**作業要求:**
1. 請根據下方關於睪丸精蟲顯微植入的文章回答以下問題:
(a) 羊膜穿刺大約有多少流產風險?
(b) 研究中使用睪丸精蟲而懷孕的案例全部共有幾個?
(c) 阻塞性群體所產生的嬰兒中有幾個為活產?
2. 請輸出下方關於睪丸精蟲顯微植入的文章中從「非阻塞性的群體中有4%的初生」到「時有可能會產生不完整的情況。」的那一段原文。
3. 請把下方關於睪丸精蟲顯微植入的文章中以「在非阻塞群體所產生的61個嬰兒中」開頭的那一段改寫成條列形式,並保留其主要數據。

擔心的事情主要有兩個,一個是流產的機率,另一個則是畸胎的機率;兩個都是難以預測,但是愛操心的我當然會先看看國外的paper,

還好大部分的paper都認為,只要用成熟的精蟲作ICSI,畸胎的比率跟正常懷孕沒有統計上的顯著差別。所以需要用到TESE或ICSI的朋友就不要太擔心了喔!

當然該作的檢查還是要作,除了侵入性的羊膜穿刺,我們想聽台兒診所在作了高層次超音波之後的建議,畢竟羊膜穿刺還是有大約千分之三的流產風險,對於好不容易懷孕的我們,

還是小心一點好。

 

 

  

http://humrep.oxfordjournals.org/cgi/content/full/18/10/2093

在非阻塞無精症案例中使用睪丸切片所取得精蟲作單一精蟲顯微植入的兒童的懷孕結果

在全部299個使用睪丸精蟲而懷孕的案例中,83個是非阻塞性無精症病人(其中72個是使用新鮮取出的精蟲,11個是使用冷凍保存的精蟲)。其餘的216個病人則是阻塞性無精症病人(其中189個是使用新鮮取出的精蟲,27個是使用冷凍保存的精蟲) 在全體病人中,25個失去聯絡(8%),此次研究剩下的274個案例。

平均的懷孕女性年紀為31.4歲(非阻塞性)與32.7歲(阻塞性),非阻塞性的案例為第一次懷孕的比率較高(76% vs 63%),但尚無達到統計上的顯著差異。

此次研究結果顯示,這兩個群體在懷孕的結果上並無顯著差異。

在非阻塞群體所產生的61個嬰兒中,58個為活產,有3個為妊娠中終止,1個在生產完死亡。38個嬰兒為單胞胎,14個為雙胞胎,9個為3胞胎。

在阻塞性群體所產生的196個嬰兒中,193個為活產,有3個為妊娠中終止。110個嬰兒為單胞胎,74個為雙胞胎,12個為3胞胎。

所有的群體中,單胞胎的生產中有顯著周數不足的現象,雙胞胎的生產則有早產的現象。

兩個群體中初生兒的體重並無顯著的差異。3個胎兒懷孕中止,一個初生兒在出生後死亡。非阻塞性與阻塞性的早期懷孕致死率分別為66/1000與15/1000

非阻塞性的群體中有4%的初生兒有重大的畸形發生,阻塞性則有3%。非阻塞性的群體中有2%的初生兒有輕微的畸形發生,阻塞性則有4%。 

非阻塞這一組有15/61的胎兒採取了染色體檢驗,其中發現有一個染色體異常(7%)而人工終止了妊娠。在另兩個流產的個案中,進行了染色體的確認發現其中一個也是有異常的情形。在阻塞的這一組,有70/196的胎兒進行了染色體檢驗(應該是羊膜穿刺),其中有兩個為染色體異常,一為XY錯置情況,另一則為遺傳性的染色體異常。

使用睪丸切片所取得的精蟲來作單一精蟲植入雖然是可行的,但是伴隨的是比用阻塞性無精症所取得精蟲來得較低的受精率及懷孕率。有些研究對於嚴重睪丸衰竭所取得的精蟲有著染色體不正常的較高機率的看法。這是因為這些研究指出不成熟的精蟲可能在交換配子時有可能會產生不完整的情況。

**已存項目:**
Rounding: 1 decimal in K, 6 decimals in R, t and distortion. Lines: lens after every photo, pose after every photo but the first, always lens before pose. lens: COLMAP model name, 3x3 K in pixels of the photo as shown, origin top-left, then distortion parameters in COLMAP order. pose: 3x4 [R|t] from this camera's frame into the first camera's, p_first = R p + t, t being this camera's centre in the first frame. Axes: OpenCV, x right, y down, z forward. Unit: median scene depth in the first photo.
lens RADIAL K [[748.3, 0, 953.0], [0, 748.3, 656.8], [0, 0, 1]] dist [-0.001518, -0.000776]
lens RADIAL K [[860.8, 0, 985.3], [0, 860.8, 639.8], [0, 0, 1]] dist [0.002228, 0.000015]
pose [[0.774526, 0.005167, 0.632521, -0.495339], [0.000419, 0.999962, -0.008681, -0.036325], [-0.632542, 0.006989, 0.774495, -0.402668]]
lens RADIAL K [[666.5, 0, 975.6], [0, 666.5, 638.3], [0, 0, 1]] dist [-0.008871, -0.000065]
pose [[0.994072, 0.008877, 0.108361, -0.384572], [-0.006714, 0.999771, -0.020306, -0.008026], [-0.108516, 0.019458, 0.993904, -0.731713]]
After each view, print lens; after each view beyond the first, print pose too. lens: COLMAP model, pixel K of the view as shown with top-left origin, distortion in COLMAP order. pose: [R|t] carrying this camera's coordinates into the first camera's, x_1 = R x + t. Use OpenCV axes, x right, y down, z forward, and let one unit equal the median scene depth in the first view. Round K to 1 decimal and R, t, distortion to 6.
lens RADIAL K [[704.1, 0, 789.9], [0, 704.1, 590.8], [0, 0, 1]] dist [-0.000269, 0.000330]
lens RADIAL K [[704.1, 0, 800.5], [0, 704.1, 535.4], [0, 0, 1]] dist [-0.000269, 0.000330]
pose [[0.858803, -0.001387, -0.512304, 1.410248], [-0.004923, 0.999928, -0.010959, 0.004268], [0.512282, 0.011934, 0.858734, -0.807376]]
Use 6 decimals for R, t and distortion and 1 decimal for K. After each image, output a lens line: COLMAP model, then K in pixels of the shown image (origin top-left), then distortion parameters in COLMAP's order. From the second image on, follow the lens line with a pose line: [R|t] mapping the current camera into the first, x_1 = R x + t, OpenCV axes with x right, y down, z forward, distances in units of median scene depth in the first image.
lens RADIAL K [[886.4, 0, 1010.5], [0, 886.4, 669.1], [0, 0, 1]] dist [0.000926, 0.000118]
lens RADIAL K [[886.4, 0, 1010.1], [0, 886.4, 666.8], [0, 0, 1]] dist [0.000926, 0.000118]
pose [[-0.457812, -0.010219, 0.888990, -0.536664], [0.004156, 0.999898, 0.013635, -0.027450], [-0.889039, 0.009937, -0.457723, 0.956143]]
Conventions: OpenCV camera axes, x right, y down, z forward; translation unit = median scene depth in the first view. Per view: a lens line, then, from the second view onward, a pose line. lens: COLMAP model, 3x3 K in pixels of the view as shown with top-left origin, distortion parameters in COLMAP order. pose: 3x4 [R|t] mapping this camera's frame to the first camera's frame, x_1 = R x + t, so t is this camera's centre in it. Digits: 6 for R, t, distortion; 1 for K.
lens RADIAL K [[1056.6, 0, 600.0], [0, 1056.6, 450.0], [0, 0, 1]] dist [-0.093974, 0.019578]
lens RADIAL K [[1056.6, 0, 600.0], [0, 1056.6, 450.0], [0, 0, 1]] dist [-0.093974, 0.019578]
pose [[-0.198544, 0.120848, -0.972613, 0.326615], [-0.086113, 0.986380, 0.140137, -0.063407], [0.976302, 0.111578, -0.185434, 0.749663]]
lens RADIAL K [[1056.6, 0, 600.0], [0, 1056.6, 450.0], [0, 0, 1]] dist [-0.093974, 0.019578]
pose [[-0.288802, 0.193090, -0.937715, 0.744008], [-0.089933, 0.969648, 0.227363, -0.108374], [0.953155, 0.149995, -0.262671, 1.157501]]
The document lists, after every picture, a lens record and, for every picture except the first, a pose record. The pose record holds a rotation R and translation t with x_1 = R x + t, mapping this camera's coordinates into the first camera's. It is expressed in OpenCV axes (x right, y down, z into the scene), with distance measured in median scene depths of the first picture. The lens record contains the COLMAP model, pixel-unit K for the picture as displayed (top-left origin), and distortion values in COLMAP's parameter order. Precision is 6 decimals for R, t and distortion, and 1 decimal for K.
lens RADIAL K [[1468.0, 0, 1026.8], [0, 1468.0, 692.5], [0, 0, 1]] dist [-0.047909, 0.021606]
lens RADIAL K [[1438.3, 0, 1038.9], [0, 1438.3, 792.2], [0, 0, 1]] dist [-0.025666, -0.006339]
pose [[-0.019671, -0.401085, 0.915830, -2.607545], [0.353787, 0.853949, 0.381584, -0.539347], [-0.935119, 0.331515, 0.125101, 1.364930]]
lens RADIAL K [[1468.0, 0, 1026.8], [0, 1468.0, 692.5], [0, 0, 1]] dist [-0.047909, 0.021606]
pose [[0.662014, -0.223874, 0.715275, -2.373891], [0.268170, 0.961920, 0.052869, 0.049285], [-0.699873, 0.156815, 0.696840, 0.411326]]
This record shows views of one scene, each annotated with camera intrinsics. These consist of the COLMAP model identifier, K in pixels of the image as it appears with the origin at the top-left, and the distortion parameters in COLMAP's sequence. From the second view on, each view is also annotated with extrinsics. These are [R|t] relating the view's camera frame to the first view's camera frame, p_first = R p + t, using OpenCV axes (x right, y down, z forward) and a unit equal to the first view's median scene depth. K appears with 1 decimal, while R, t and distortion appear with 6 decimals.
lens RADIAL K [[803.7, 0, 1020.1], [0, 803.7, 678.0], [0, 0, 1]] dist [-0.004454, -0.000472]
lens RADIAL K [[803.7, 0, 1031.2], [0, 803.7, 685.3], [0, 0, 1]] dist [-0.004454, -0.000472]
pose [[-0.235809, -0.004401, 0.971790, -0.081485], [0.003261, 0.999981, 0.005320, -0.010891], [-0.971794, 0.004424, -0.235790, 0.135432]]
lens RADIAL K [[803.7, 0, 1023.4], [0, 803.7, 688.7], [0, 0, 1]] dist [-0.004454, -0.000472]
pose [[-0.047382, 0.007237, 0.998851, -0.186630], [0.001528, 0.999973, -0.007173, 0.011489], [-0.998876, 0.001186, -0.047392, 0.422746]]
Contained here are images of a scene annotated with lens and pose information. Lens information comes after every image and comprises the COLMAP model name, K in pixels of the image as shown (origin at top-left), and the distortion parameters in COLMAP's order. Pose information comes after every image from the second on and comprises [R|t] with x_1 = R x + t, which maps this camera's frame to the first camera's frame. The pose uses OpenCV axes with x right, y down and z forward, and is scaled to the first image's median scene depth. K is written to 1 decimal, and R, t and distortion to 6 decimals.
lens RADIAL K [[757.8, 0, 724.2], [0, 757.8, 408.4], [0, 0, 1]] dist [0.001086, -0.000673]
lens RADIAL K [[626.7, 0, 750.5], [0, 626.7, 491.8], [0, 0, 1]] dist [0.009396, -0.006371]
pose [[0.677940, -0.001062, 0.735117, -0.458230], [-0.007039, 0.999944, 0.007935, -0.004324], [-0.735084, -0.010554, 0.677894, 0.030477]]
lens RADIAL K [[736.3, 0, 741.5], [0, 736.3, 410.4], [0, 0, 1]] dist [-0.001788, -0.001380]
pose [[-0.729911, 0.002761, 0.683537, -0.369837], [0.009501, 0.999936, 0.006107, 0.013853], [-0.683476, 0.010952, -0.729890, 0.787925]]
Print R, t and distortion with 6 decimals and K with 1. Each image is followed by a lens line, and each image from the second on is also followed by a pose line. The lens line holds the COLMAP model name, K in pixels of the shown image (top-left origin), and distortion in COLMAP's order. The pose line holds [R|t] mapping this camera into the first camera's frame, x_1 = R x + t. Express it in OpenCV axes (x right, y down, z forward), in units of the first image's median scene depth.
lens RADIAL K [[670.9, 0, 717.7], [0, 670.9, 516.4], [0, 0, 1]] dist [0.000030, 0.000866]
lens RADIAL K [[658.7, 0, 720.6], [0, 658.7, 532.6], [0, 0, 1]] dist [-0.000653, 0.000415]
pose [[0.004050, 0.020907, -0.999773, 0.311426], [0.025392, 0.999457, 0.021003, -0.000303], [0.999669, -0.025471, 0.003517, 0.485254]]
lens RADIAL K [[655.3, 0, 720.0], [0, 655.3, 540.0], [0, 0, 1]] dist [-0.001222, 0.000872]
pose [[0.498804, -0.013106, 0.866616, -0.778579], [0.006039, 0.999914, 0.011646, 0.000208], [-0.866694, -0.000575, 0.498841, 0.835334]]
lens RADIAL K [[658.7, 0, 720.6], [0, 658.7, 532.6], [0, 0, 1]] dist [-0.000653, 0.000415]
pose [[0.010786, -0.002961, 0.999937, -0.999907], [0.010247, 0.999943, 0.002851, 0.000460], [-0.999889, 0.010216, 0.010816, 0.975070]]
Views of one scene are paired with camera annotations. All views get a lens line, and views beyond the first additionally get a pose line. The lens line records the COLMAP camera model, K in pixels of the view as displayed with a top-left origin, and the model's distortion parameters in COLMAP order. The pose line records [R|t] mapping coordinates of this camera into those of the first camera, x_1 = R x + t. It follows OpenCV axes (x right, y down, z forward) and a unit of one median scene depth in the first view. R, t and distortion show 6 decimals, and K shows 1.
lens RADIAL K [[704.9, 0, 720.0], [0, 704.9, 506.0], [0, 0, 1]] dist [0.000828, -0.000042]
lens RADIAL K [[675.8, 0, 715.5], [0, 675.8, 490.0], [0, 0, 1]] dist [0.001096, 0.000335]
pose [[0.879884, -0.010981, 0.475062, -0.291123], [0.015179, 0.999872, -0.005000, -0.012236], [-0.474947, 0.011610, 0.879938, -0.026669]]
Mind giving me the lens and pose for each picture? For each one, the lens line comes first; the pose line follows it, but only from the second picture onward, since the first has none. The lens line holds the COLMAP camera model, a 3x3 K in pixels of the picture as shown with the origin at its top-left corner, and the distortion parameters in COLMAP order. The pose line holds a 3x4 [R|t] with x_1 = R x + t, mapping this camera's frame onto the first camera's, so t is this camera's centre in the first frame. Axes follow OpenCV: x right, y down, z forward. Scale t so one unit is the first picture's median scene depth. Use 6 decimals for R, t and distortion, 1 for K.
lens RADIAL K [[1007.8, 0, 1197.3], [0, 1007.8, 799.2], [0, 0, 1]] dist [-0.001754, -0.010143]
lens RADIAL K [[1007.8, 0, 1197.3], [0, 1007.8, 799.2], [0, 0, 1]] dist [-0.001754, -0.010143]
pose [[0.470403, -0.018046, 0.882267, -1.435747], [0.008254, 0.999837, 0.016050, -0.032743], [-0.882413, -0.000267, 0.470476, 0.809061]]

**作業解答:**
1.
(a) 大約千分之三。
(b) 299個。
(c) 193個。

2.
非阻塞性的群體中有4%的初生兒有重大的畸形發生,阻塞性則有3%。非阻塞性的群體中有2%的初生兒有輕微的畸形發生,阻塞性則有4%。 

非阻塞這一組有15/61的胎兒採取了染色體檢驗,其中發現有一個染色體異常(7%)而人工終止了妊娠。在另兩個流產的個案中,進行了染色體的確認發現其中一個也是有異常的情形。在阻塞的這一組,有70/196的胎兒進行了染色體檢驗(應該是羊膜穿刺),其中有兩個為染色體異常,一為XY錯置情況,另一則為遺傳性的染色體異常。

使用睪丸切片所取得的精蟲來作單一精蟲植入雖然是可行的,但是伴隨的是比用阻塞性無精症所取得精蟲來得較低的受精率及懷孕率。有些研究對於嚴重睪丸衰竭所取得的精蟲有著染色體不正常的較高機率的看法。這是因為這些研究指出不成熟的精蟲可能在交換配子時有可能會產生不完整的情況。

3.
- 非阻塞群體所產生的嬰兒:61個
- 活產58個,妊娠中終止3個,生產完死亡1個
- 單胞胎38個,雙胞胎14個,3胞胎9個